Here are my thoughts:

• There are lots of repeated function calls. For example, g.get_nodes() is going to be called n(n-1) times. I hope these results are fast and/or cached – otherwise those repeated calls are going to be a big drain on your code. (But also probably some low-hanging fruit for improved performance.)

• I don’t know why is_an_edge isn’t defined as simply

  def is_an_edge(u, v):
      return v in u.get_adjacent_nodes()
  

  although note that this is going to make lots of calls to u.get_adjacent_nodes(), and you will call it with the same arguments multiple times.

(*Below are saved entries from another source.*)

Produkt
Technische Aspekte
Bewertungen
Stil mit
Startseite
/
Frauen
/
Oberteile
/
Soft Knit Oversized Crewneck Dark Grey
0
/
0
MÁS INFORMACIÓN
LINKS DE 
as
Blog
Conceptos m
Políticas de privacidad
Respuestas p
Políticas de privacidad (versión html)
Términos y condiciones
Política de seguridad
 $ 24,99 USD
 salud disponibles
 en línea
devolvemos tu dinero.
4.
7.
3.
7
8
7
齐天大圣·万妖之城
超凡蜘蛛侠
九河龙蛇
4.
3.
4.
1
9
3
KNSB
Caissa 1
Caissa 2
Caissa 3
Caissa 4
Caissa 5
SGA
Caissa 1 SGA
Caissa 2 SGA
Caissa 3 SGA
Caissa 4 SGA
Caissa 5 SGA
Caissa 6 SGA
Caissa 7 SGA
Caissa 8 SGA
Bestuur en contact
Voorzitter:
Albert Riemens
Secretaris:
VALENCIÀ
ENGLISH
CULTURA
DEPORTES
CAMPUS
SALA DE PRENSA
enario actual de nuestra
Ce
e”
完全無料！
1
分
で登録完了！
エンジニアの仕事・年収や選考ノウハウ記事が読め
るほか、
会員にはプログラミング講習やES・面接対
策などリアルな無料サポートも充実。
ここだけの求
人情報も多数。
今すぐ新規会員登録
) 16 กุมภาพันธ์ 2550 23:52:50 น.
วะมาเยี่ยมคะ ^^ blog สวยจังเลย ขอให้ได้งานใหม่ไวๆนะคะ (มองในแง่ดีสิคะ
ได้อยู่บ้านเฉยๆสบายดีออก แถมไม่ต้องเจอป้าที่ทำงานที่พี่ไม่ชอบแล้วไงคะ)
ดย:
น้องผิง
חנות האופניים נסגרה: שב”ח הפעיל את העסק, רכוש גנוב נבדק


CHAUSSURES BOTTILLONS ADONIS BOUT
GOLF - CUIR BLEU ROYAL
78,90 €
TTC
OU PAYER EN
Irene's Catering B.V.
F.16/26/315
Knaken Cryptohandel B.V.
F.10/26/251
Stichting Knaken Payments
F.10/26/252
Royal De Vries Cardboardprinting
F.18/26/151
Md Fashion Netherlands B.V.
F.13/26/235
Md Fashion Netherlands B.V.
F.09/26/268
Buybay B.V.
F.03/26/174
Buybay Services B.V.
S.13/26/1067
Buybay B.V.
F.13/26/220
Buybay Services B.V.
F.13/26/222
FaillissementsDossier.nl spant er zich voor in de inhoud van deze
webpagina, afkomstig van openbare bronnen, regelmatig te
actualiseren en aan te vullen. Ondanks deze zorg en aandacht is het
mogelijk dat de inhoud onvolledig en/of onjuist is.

I’d do it something like this:

already_checked_nodes = set()

for u in g.nodes():
    for v in u.neighbors - already_checked_nodes:
        if any(u.neighbors & v.neighbors):
            return True
    already_checked_nodes.add(u)

return False

These are the changes I’ve made:

• g.nodes() is only looked up once. I don’t know how it’s implemented in your code, but it should probably be a generator.
• .neighbors is a property of a node that is precomputed – there shouldn’t be any processing going on to retrieve this information.
• Once I’ve looked at a vertex and found that it doesn’t have a triangle with any of its neighbours, I put it in already_checked_nodes and discard it from future processing. That will save a lot of repeat lookup operations.
• I’ve done away with is_an_edge entirely, and am simply looking for anything in the set intersection of u and v’s neighbours. Using any() gets you the same short-circuit evaluation behaviour as before, but it’s Python doing it: as soon as it finds any element in that intersection, it returns True and goes to the next line.

You could probably make this faster by sorting the list of nodes from g. I suspect it might be better to start with nodes of high degree, which are more likely to be in triangles, and work your way down, but I’m guessing a bit there.